● Assigned task:
From the line containing "879: 4110 -> 6500" to the final line of the material below, return every line exactly. Do not include pictures.

● Provided material:
****************************************
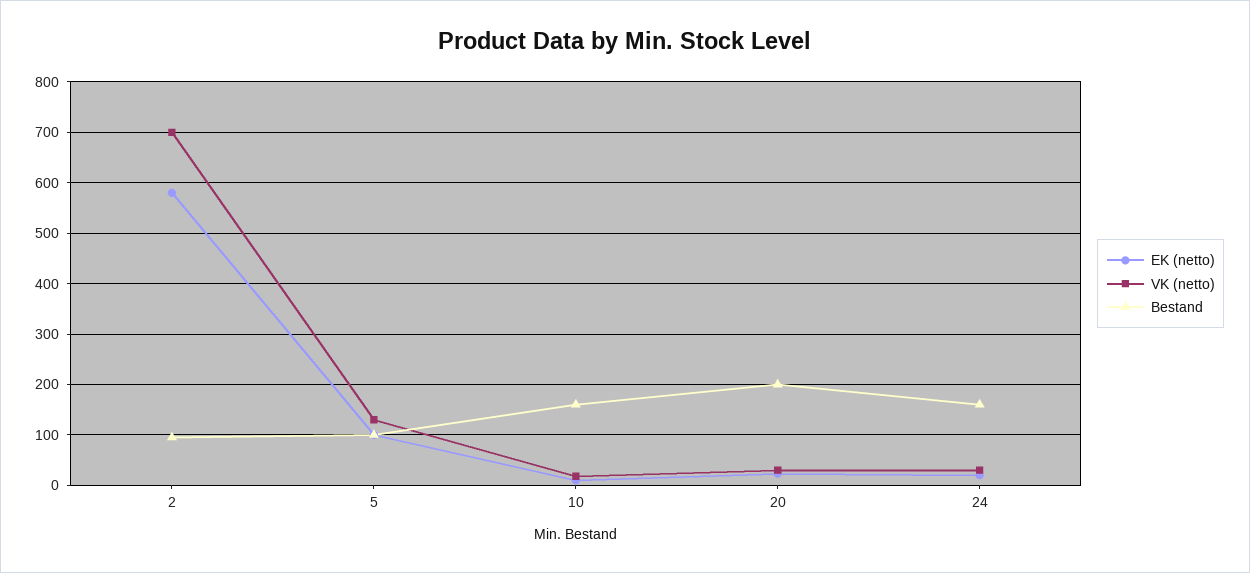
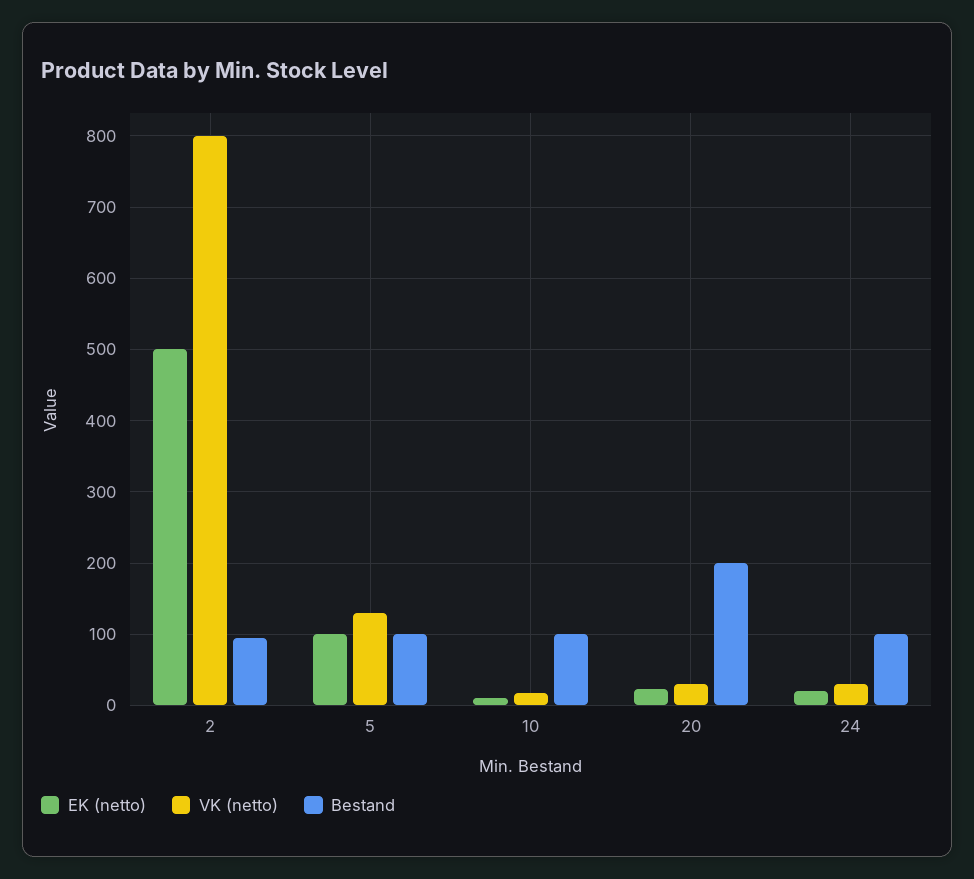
EK (netto), 2: 580 -> 500
VK (netto), 2: 700 -> 800
Bestand, 10: 160 -> 100
Bestand, 24: 160 -> 100

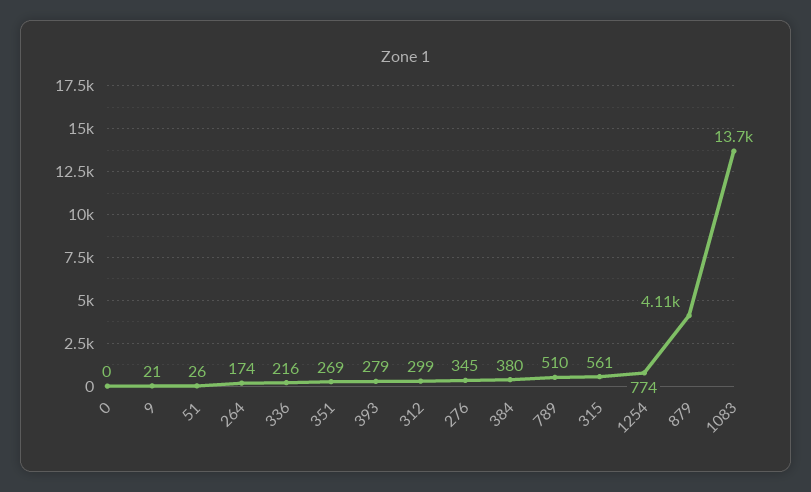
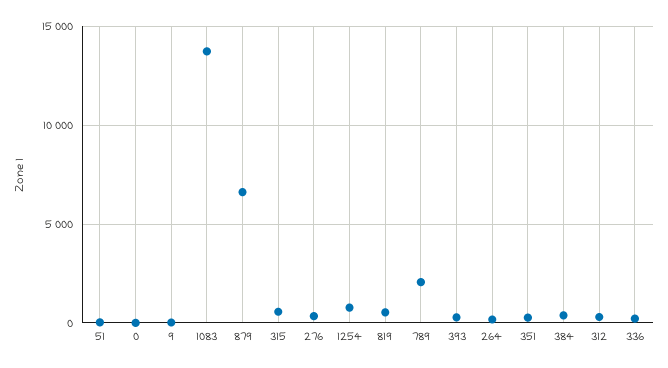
789: 510 -> 2000
879: 4110 -> 6500
819: none -> 500

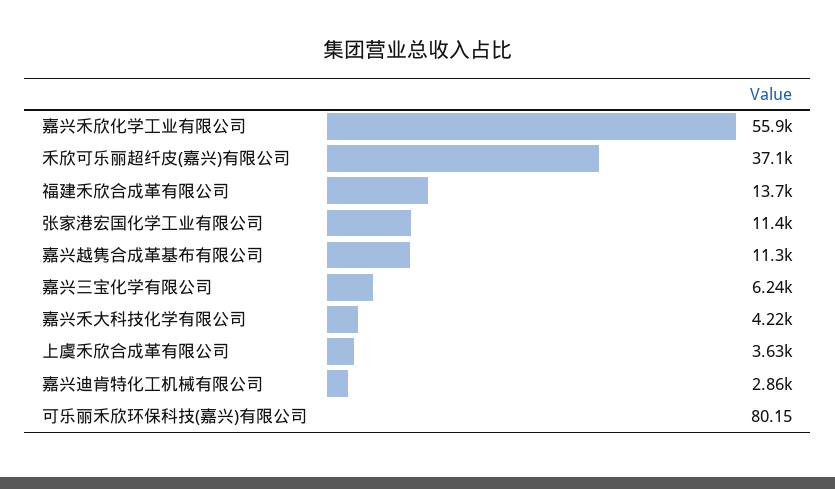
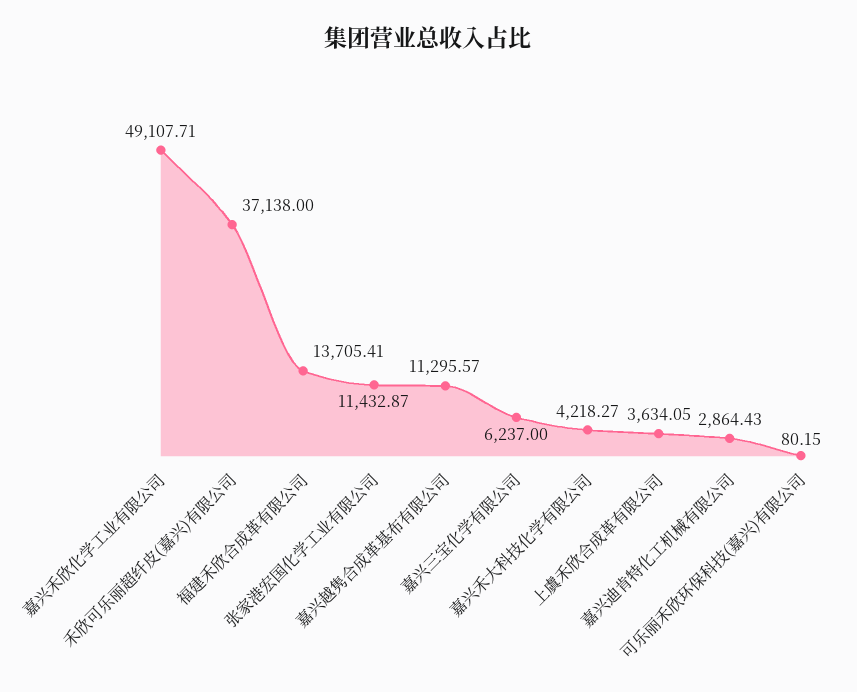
嘉兴禾欣化学工业有限公司: 55900 -> 49107.71

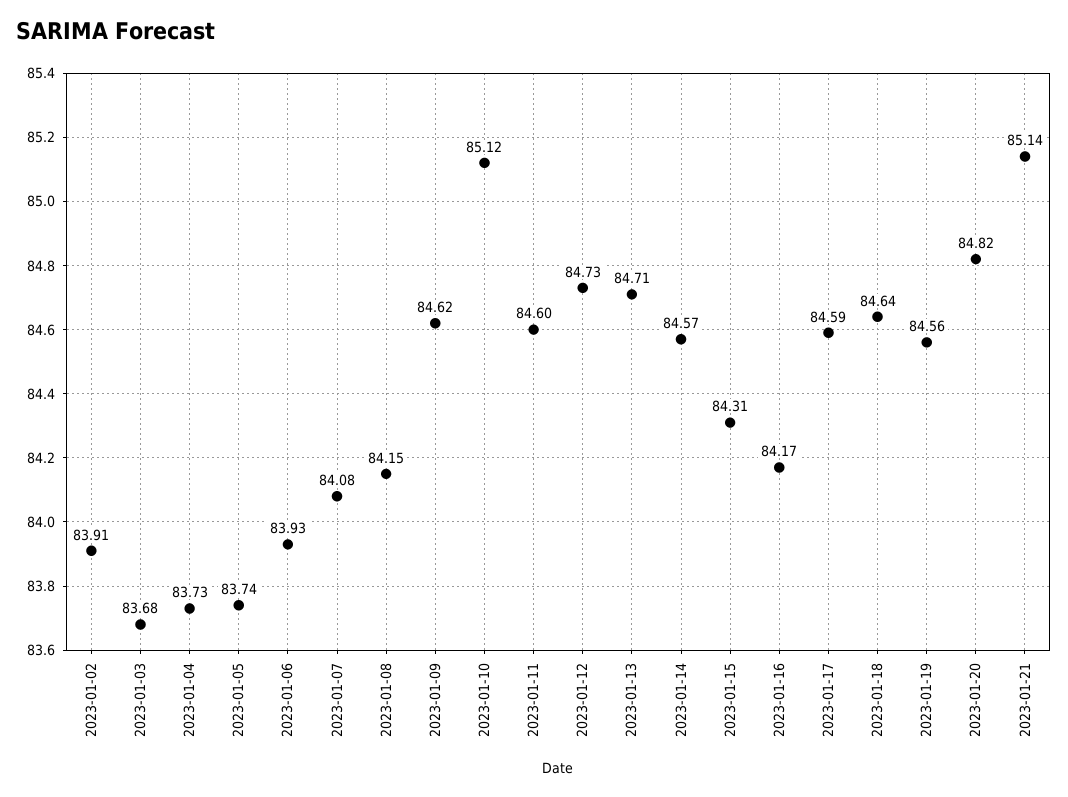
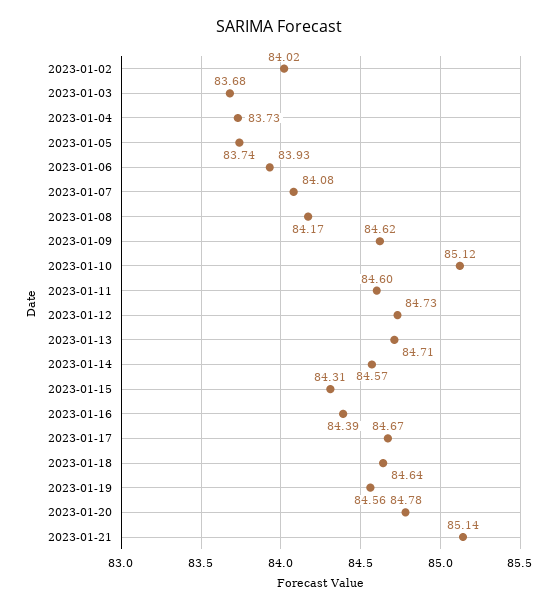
2023-01-02: 83.91 -> 84.02
2023-01-08: 84.15 -> 84.17
2023-01-16: 84.17 -> 84.39
2023-01-17: 84.59 -> 84.67
2023-01-20: 84.82 -> 84.78

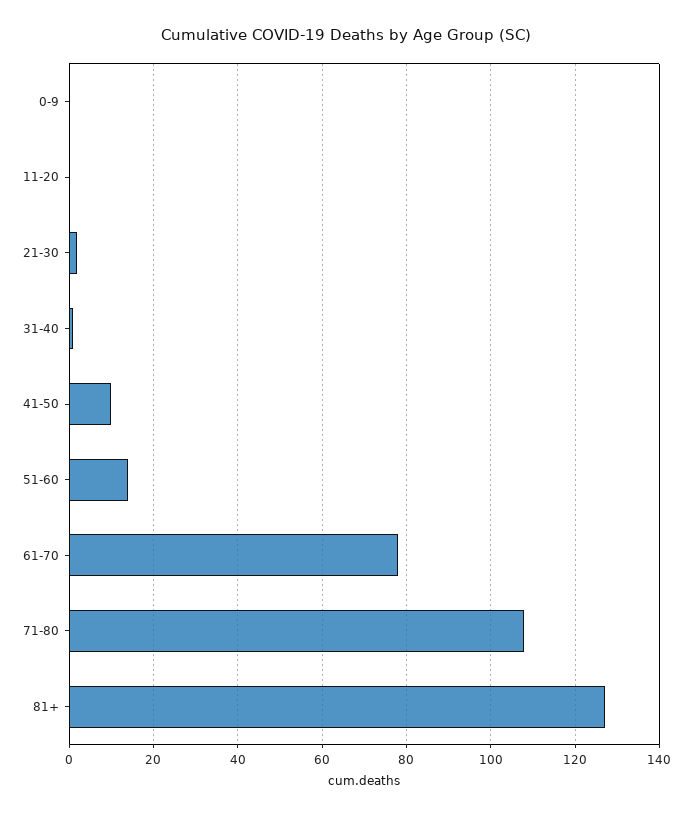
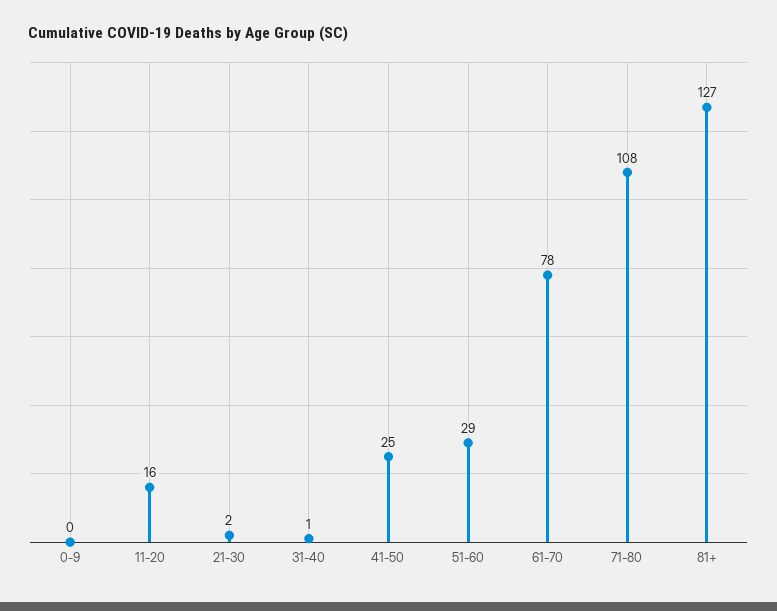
11-20: 0 -> 16
41-50: 10 -> 25
51-60: 15 -> 29

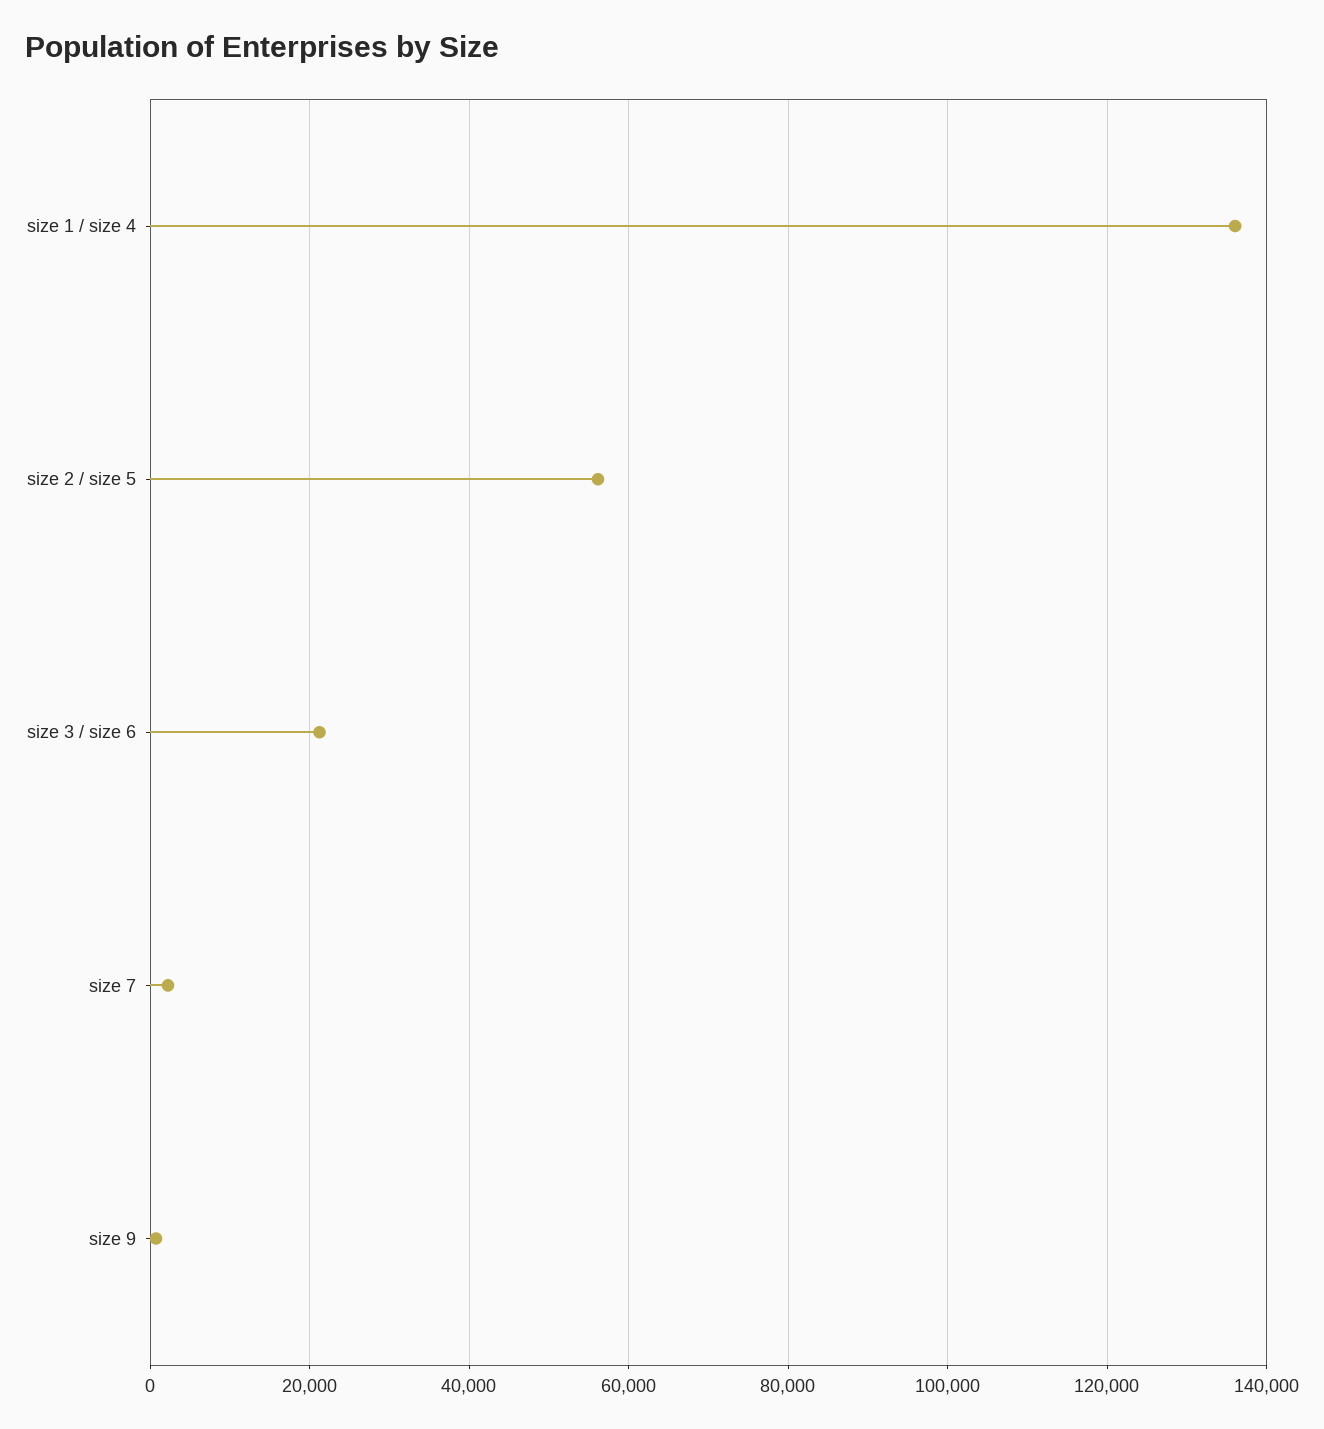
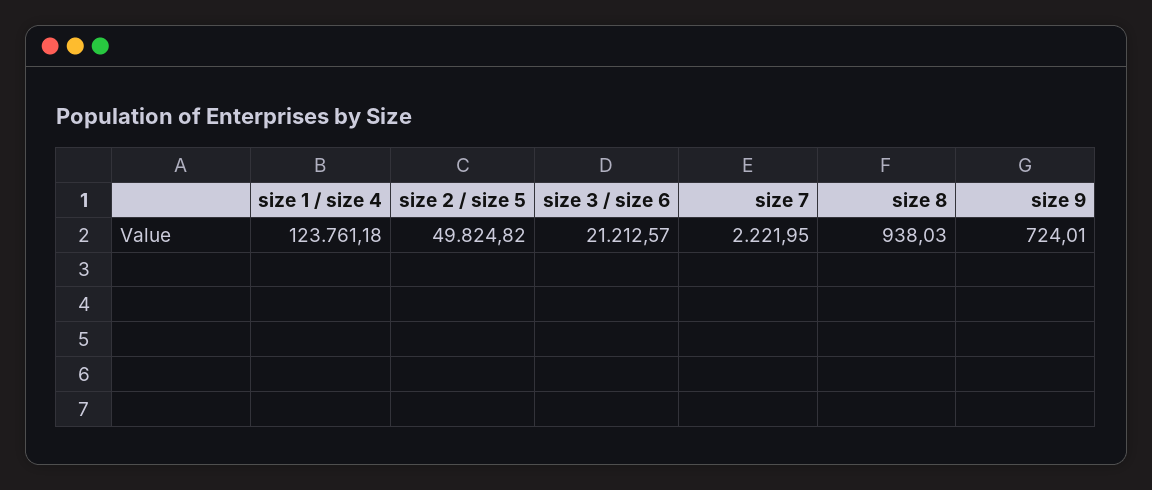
size 1 / size 4: 136000 -> 123761.18
size 2 / size 5: 56000 -> 49824.82
size 8: none -> 938.03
****************************************
● Task result:
879: 4110 -> 6500
819: none -> 500

嘉兴禾欣化学工业有限公司: 55900 -> 49107.71

2023-01-02: 83.91 -> 84.02
2023-01-08: 84.15 -> 84.17
2023-01-16: 84.17 -> 84.39
2023-01-17: 84.59 -> 84.67
2023-01-20: 84.82 -> 84.78

11-20: 0 -> 16
41-50: 10 -> 25
51-60: 15 -> 29

size 1 / size 4: 136000 -> 123761.18
size 2 / size 5: 56000 -> 49824.82
size 8: none -> 938.03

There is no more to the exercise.